When he reached the upstairs, Harry could see that the house was in bad shape. Paint peeled and hung down in strips from the ceiling; wallpaper in some rooms was faded or had fallen off. Water damage had cause sections of plaster to bubble and fall off exposing a skeleton of warped wooden lath. Black mold darkened many of the houses corners and crevices. The carpeted floors were rigid with insect and rodent droppings. Furniture that did not have stuffing was intact and the house did have a fireplace. To Harry, who had grown accustomed to sleeping beneath highway overpasses, that was enough. All that mattered to him was that it was safe and dry.

He had been staying in the house for close to a month without anyone noticing before he told one of the other transients he knew about it. They needed a place to sleep one night in the late months of fall when the rain fell hard and the wind was becoming bitter cold. They didn’t want to stay at the shelter because they weren’t allowed to drink there. At the house, there were no neighbors to call the cops; almost every house on the block was abandoned. The other buildings on the street were vacant businesses or homes rented by gang bangers and drug dealers; attention from the police in this area was highly undesirable.

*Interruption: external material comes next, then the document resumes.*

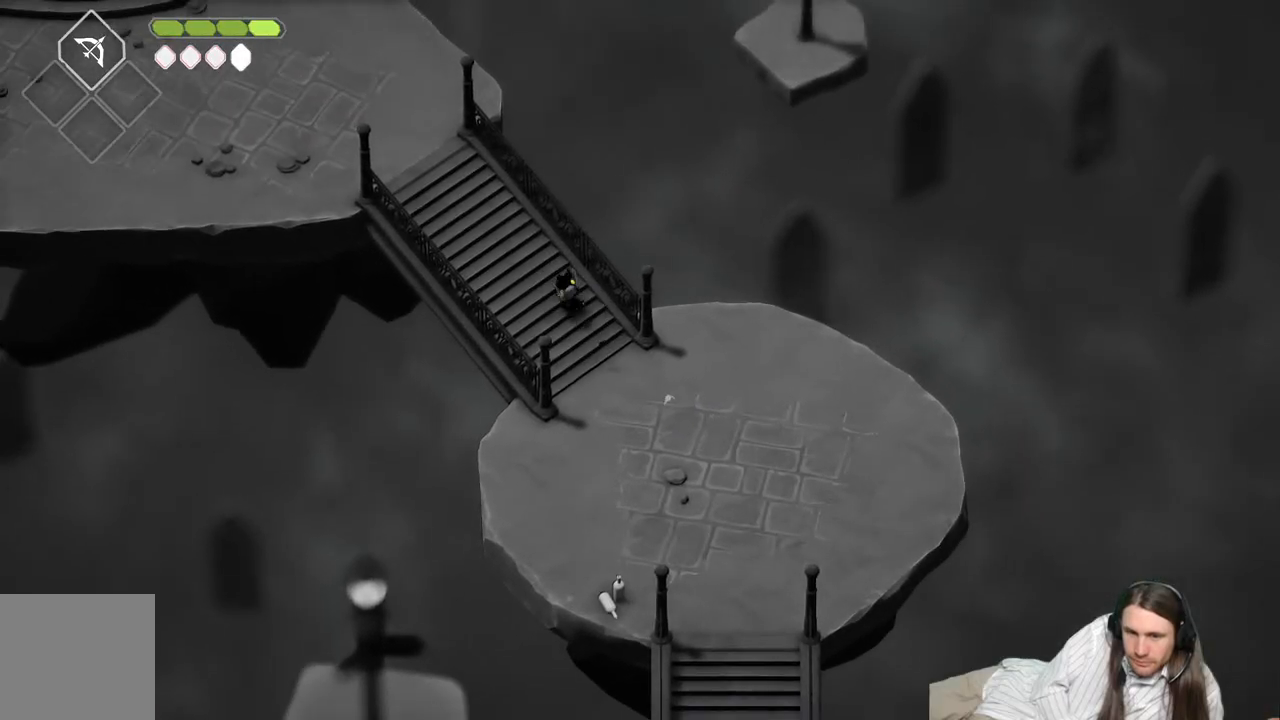
{"buttons": ["B"], "left_stick": "up-left", "right_stick": "center", "events": [[417, "B", "down"]]}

The house had quickly become a sanctuary where Harry and a few others squatted and fed their habits. On a good day he could spend a few hours panhandling on the side of the Route 81 off-ramp and have enough cash for a magnum of Smirnoff, a two day supply if he paced himself. The house had been a temporary safe haven and a secret for harry and his friends; that is, until a sex-offender named Williamson dragged a girl down into the basement where he raped her and crushed her head with a cinderblock. He hid her in the coal bin under some trash. None of the others knew she was there.